Investing in real estate can be a great way to generate passive income and build long-term wealth.
However, not everyone can afford to buy physical property, as it usually requires a large amount of capital. Moreover, not everyone can afford to invest the kind of time, money, and effort needed to maintain a real estate property.
Fortunately, it is possible for you to invest in real estate without buying actual property. Below are four strategies that can help you become a real estate investor without owning property outright.
Real estate investment trusts
Real estate investment trusts (REITs) are probably the best choice for those who want to invest in real estate without buying physical property. When you invest in an REIT, your share of money is pooled with other investors’ money and is used to buy income-generating real estate properties.
The income generated is divided and paid out to the shareholders on a quarterly or monthly basis.
REITs are mandated by the SEC to pay out 90% of their taxable income to their shareholders. Your investment in REITs thus can turn into a source of recurring income for you.
Depending on your preference, you can choose to invest in a publicly traded REIT or a privately held REIT. Generally, publicly traded REITs are considered a better choice due to their transparency and low fees.
Real estate focused funds
There are a number of exchange-traded funds, mutual funds, and index funds that invest in real estate.

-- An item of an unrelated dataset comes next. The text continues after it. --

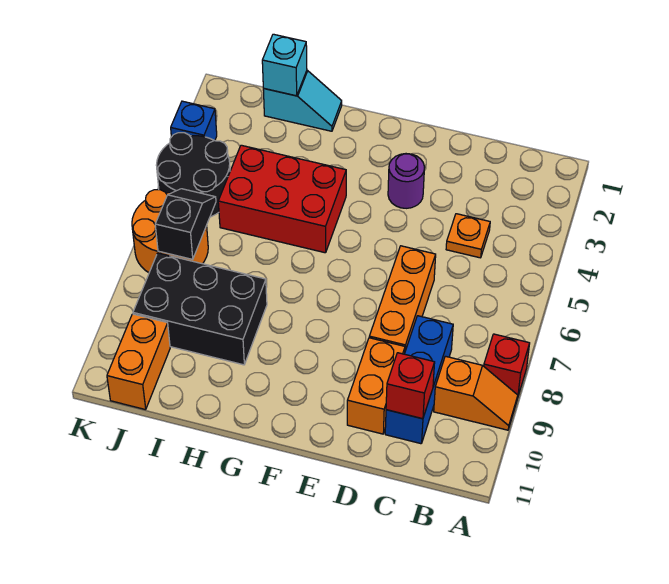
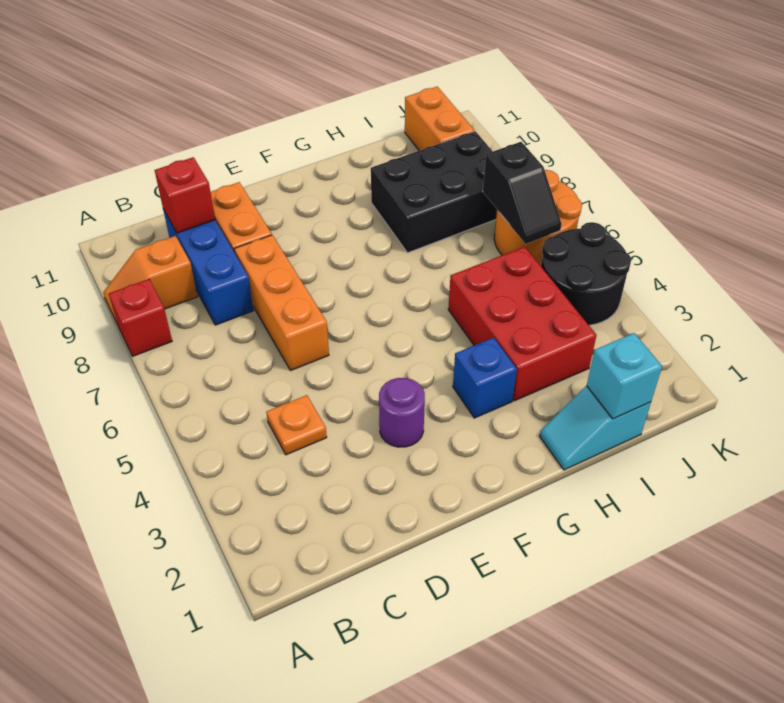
red 2x3 brick [218,145,346,253] -> red 2x3 brick turned to [448,247,596,401]
blue 1x1 brick [171,101,217,141] -> blue 1x1 brick moved to [453,338,517,418]

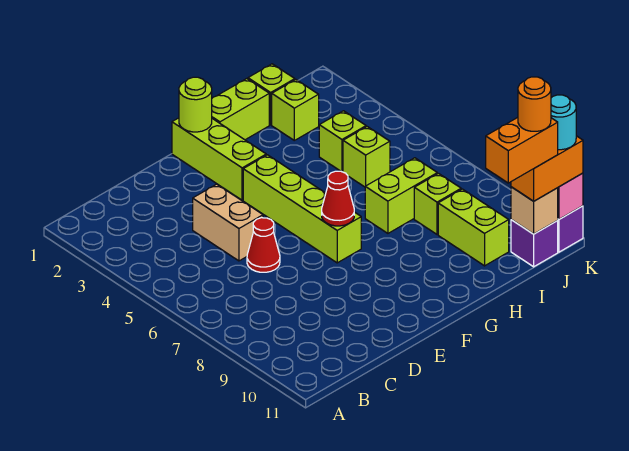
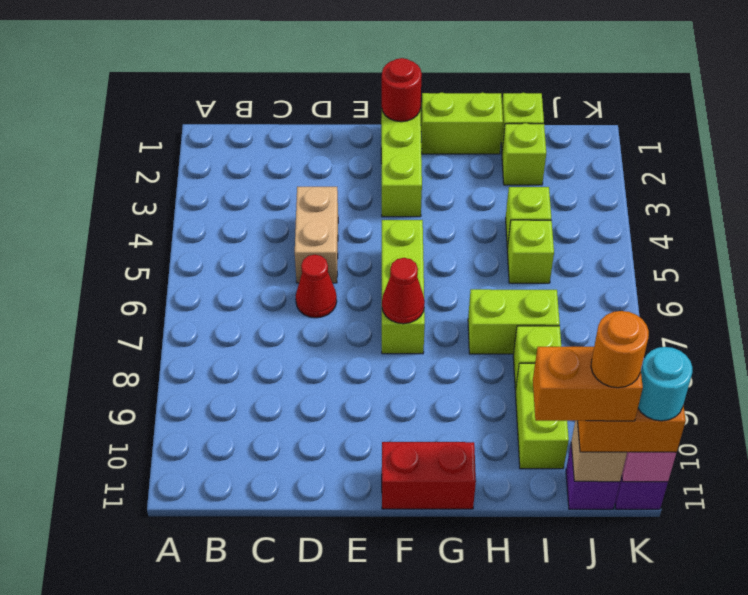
lime 1x1 round brick [179,77,212,132] -> red 1x1 round brick [382,58,422,122]
lime 1x4 brick [243,155,361,263] -> lime 1x3 brick [382,220,425,354]
none -> red 1x2 brick [382,442,476,509]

Many of these funds have real estate holdings not just in the United States but also in Europe and Asia. Often, investors use real estate as a hedge to offset the performance of stocks and bonds. In the event of a significant market correction or even a recession, you might still get reliable returns from these funds.
Real estate crowdfunding
Real estate crowdfunding platforms allow small, unaccredited investors to invest in real estate and get short-term as well as long-term returns. Your initial investment can be as little as $500.
These platforms pool the investments made by individual investors and buy residential as well as commercial real estate properties.
The rental income from the properties as well as the profits made by selling the properties are divided and paid out to the investors on a quarterly or yearly basis. That too can be a reliable source of passive income.
Hard money loans
If you have cash that you can afford to lend, you can offer hard money loans to real estate investors and flippers. The investor or flipper will borrow money from you, buy the property, renovate it, and sell it to someone else. Once they do, they will repay your loan with interest.
In addition, you can become an equity partner and ask the investor or flipper to share a portion of the proceeds from selling the property instead of repaying your loan with interest.
It should be noted that lending money to flippers can be a risky proposition. It’s important to consult an attorney and create a legally valid agreement that clearly specifies the terms of the loan and protects your interests.